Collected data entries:
□ □ □ □ □

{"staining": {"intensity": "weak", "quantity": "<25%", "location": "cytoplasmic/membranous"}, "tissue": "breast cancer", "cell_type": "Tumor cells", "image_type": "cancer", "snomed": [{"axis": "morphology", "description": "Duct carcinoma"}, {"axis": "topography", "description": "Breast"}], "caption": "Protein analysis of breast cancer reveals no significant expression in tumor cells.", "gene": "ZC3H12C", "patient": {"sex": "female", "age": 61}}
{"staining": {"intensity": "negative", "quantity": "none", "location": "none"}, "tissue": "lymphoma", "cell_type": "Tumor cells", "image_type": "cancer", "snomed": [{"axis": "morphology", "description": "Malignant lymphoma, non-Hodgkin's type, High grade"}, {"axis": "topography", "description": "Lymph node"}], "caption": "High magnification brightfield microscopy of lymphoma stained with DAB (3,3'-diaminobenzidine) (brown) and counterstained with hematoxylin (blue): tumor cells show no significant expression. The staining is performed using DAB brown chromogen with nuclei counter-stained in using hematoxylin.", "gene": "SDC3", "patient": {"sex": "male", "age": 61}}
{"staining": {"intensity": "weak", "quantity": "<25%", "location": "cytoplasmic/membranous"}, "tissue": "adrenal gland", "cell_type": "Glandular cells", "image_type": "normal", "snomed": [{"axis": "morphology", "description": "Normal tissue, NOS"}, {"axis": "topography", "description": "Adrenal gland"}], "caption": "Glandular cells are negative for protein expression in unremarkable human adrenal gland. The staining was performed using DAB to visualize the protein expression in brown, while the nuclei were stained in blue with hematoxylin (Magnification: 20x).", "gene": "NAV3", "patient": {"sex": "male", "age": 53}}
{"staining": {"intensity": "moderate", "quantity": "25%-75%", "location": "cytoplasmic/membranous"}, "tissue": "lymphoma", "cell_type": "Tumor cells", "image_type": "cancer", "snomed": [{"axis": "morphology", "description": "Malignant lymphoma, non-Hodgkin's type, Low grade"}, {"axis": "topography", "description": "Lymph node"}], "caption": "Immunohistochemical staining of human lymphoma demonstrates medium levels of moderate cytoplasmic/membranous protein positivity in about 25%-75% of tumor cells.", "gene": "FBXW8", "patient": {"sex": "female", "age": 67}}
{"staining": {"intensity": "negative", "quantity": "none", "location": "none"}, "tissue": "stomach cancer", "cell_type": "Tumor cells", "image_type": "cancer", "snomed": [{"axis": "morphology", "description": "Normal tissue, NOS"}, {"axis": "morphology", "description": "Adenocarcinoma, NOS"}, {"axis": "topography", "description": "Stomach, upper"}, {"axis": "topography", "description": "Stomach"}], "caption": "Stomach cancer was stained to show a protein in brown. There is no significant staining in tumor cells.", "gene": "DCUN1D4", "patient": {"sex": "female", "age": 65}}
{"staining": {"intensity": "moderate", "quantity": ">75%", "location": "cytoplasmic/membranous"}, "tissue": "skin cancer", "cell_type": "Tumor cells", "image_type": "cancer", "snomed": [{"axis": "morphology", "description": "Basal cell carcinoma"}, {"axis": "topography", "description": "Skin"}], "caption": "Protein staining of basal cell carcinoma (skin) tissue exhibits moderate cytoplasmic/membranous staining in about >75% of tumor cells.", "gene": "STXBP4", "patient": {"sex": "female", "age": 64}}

□ □ □ □ □

=== Task details ===
In full and exactly as written, reproduce the records above.

=== Expected answer ===
{"staining": {"intensity": "weak", "quantity": "<25%", "location": "cytoplasmic/membranous"}, "tissue": "breast cancer", "cell_type": "Tumor cells", "image_type": "cancer", "snomed": [{"axis": "morphology", "description": "Duct carcinoma"}, {"axis": "topography", "description": "Breast"}], "caption": "Protein analysis of breast cancer reveals no significant expression in tumor cells.", "gene": "ZC3H12C", "patient": {"sex": "female", "age": 61}}
{"staining": {"intensity": "negative", "quantity": "none", "location": "none"}, "tissue": "lymphoma", "cell_type": "Tumor cells", "image_type": "cancer", "snomed": [{"axis": "morphology", "description": "Malignant lymphoma, non-Hodgkin's type, High grade"}, {"axis": "topography", "description": "Lymph node"}], "caption": "High magnification brightfield microscopy of lymphoma stained with DAB (3,3'-diaminobenzidine) (brown) and counterstained with hematoxylin (blue): tumor cells show no significant expression. The staining is performed using DAB brown chromogen with nuclei counter-stained in using hematoxylin.", "gene": "SDC3", "patient": {"sex": "male", "age": 61}}
{"staining": {"intensity": "weak", "quantity": "<25%", "location": "cytoplasmic/membranous"}, "tissue": "adrenal gland", "cell_type": "Glandular cells", "image_type": "normal", "snomed": [{"axis": "morphology", "description": "Normal tissue, NOS"}, {"axis": "topography", "description": "Adrenal gland"}], "caption": "Glandular cells are negative for protein expression in unremarkable human adrenal gland. The staining was performed using DAB to visualize the protein expression in brown, while the nuclei were stained in blue with hematoxylin (Magnification: 20x).", "gene": "NAV3", "patient": {"sex": "male", "age": 53}}
{"staining": {"intensity": "moderate", "quantity": "25%-75%", "location": "cytoplasmic/membranous"}, "tissue": "lymphoma", "cell_type": "Tumor cells", "image_type": "cancer", "snomed": [{"axis": "morphology", "description": "Malignant lymphoma, non-Hodgkin's type, Low grade"}, {"axis": "topography", "description": "Lymph node"}], "caption": "Immunohistochemical staining of human lymphoma demonstrates medium levels of moderate cytoplasmic/membranous protein positivity in about 25%-75% of tumor cells.", "gene": "FBXW8", "patient": {"sex": "female", "age": 67}}
{"staining": {"intensity": "negative", "quantity": "none", "location": "none"}, "tissue": "stomach cancer", "cell_type": "Tumor cells", "image_type": "cancer", "snomed": [{"axis": "morphology", "description": "Normal tissue, NOS"}, {"axis": "morphology", "description": "Adenocarcinoma, NOS"}, {"axis": "topography", "description": "Stomach, upper"}, {"axis": "topography", "description": "Stomach"}], "caption": "Stomach cancer was stained to show a protein in brown. There is no significant staining in tumor cells.", "gene": "DCUN1D4", "patient": {"sex": "female", "age": 65}}
{"staining": {"intensity": "moderate", "quantity": ">75%", "location": "cytoplasmic/membranous"}, "tissue": "skin cancer", "cell_type": "Tumor cells", "image_type": "cancer", "snomed": [{"axis": "morphology", "description": "Basal cell carcinoma"}, {"axis": "topography", "description": "Skin"}], "caption": "Protein staining of basal cell carcinoma (skin) tissue exhibits moderate cytoplasmic/membranous staining in about >75% of tumor cells.", "gene": "STXBP4", "patient": {"sex": "female", "age": 64}}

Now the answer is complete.